Central Railway (CR) trains just got a little more elbow room.
CR has now added 276 new coaches, after converting 86 9-coach trains to 12-coach, with 49 of those on Monday, including the addition of two trains. This increase will accommodate an additional 96,600 commuters and better distribute the 36-lakh odd commuters travelling every day.
While the population of train commuters has increased by 4.6 per cent over the last two years, the number of coaches augmented is 20 per cent.
On an average, nearly 350 commuters are packed into a CR coach every day – at peak hour (8.30 am-11 am, 5 pm-8 pm) that increases to 500 per coach per day. The total number of train services is now 1,414, up from 1,263 services in 2007-2008.
“The increase in services will reduce the density of people travelling in each coach,” said CR chief PRO, S Mudgerikar.
Also, the number of 12-coach services has increased from 228 in 2007-2008 to 522.
However, rail passenger associations feel these increases are superficial.
Deepak Gandhi, chairman, Mumbai Suburban Train Passenger Association, said: “There will be absolutely no benefit for passengers by converting to 12-coach trains. It will only push up costs by Rs 300 crore — because of the need to create longer platforms and realign signals. Instead, they could have simply added more 9-coach trains into the system.”
Differences in coach designs delay supply of new trains
The number of newly manufactured trains being transported to the city could have been much higher than it is presently.
On an average, the Integral Coach Factory (ICF) in Chennai manufactures 4.5 trains in a month for Mumbai. This could have gone up to 6. The problem is there is a stark difference in the line-up of compartments of local trains that run on the Central Railway (CR) and Western Railway (WR).
“The average number of trains manufactured and sent to Mumbai would increase if the designs were similar,” said B. Prasad, member of design department, ICF.

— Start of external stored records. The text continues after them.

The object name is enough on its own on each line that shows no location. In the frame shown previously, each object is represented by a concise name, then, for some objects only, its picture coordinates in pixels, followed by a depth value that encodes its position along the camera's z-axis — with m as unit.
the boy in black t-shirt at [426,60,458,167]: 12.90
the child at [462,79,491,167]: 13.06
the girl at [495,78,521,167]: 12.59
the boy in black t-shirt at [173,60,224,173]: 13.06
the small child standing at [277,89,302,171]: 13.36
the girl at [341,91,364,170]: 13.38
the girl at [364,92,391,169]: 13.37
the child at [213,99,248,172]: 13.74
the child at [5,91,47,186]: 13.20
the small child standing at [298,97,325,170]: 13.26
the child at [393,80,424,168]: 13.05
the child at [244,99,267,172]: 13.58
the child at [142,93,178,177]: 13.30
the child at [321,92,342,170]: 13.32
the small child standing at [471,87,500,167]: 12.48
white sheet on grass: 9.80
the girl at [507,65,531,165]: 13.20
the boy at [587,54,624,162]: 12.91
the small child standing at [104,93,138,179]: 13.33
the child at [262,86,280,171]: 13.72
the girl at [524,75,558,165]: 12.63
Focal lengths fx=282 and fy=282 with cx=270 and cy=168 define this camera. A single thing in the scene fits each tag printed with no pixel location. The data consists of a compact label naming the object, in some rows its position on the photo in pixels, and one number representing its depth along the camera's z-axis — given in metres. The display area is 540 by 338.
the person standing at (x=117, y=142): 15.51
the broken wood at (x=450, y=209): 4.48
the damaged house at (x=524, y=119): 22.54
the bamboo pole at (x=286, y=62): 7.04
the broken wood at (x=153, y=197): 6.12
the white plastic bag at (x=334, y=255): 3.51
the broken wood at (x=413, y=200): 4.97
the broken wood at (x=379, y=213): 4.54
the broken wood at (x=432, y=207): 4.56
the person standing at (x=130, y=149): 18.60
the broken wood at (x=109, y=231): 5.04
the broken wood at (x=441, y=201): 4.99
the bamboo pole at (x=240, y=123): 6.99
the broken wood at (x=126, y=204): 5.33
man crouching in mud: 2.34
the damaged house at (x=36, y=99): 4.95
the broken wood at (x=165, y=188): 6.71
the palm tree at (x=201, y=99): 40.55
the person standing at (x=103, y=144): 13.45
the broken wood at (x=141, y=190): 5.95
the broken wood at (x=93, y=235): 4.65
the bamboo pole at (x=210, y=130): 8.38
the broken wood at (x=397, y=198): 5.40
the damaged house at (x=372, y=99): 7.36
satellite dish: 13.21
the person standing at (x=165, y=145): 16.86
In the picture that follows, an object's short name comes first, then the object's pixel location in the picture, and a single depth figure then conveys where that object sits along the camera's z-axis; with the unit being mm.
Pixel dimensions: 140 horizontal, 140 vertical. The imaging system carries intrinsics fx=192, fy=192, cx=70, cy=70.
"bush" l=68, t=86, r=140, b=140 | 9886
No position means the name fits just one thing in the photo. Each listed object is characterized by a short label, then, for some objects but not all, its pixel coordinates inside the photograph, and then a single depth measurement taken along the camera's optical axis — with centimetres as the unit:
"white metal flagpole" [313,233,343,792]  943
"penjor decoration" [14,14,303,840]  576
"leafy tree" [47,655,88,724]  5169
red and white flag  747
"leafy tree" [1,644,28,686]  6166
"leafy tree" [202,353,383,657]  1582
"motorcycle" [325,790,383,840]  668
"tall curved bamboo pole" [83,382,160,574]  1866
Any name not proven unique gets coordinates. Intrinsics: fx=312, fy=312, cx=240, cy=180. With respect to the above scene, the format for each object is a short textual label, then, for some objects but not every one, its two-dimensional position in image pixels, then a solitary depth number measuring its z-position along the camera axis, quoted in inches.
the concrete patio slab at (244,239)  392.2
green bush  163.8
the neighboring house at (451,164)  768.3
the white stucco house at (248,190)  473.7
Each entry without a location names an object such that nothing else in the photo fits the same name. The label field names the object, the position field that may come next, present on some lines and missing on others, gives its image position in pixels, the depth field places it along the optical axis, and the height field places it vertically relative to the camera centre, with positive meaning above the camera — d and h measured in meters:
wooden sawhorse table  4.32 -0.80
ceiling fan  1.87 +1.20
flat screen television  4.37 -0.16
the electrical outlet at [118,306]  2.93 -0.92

In the last 28 months, the Chennai-based rail body has sent 75 trains. That works out to an average of 3 trains every month. For instance, the location of first class compartments or the positioning of ladies compartments one the two lines is not identical, thus bringing down the manufacturing output of the local trains.
Both, CR and WR want the their respective rakes to be as per their own specifications. “The specifications for both railways are ready but the problem is that we have to change the pattern of manufacturing every now and then within a month,” said another ICF official.
The railways here feel the differences in design are dictated by commuting patterns and geography of the city. “For many years, commuters have been travelling in trains having specific design. If any change is proposed, their adaptability and comfort have to be kept in mind,” said Western Railway’s Chief Public Relations Officer (PRO) S. Gupta.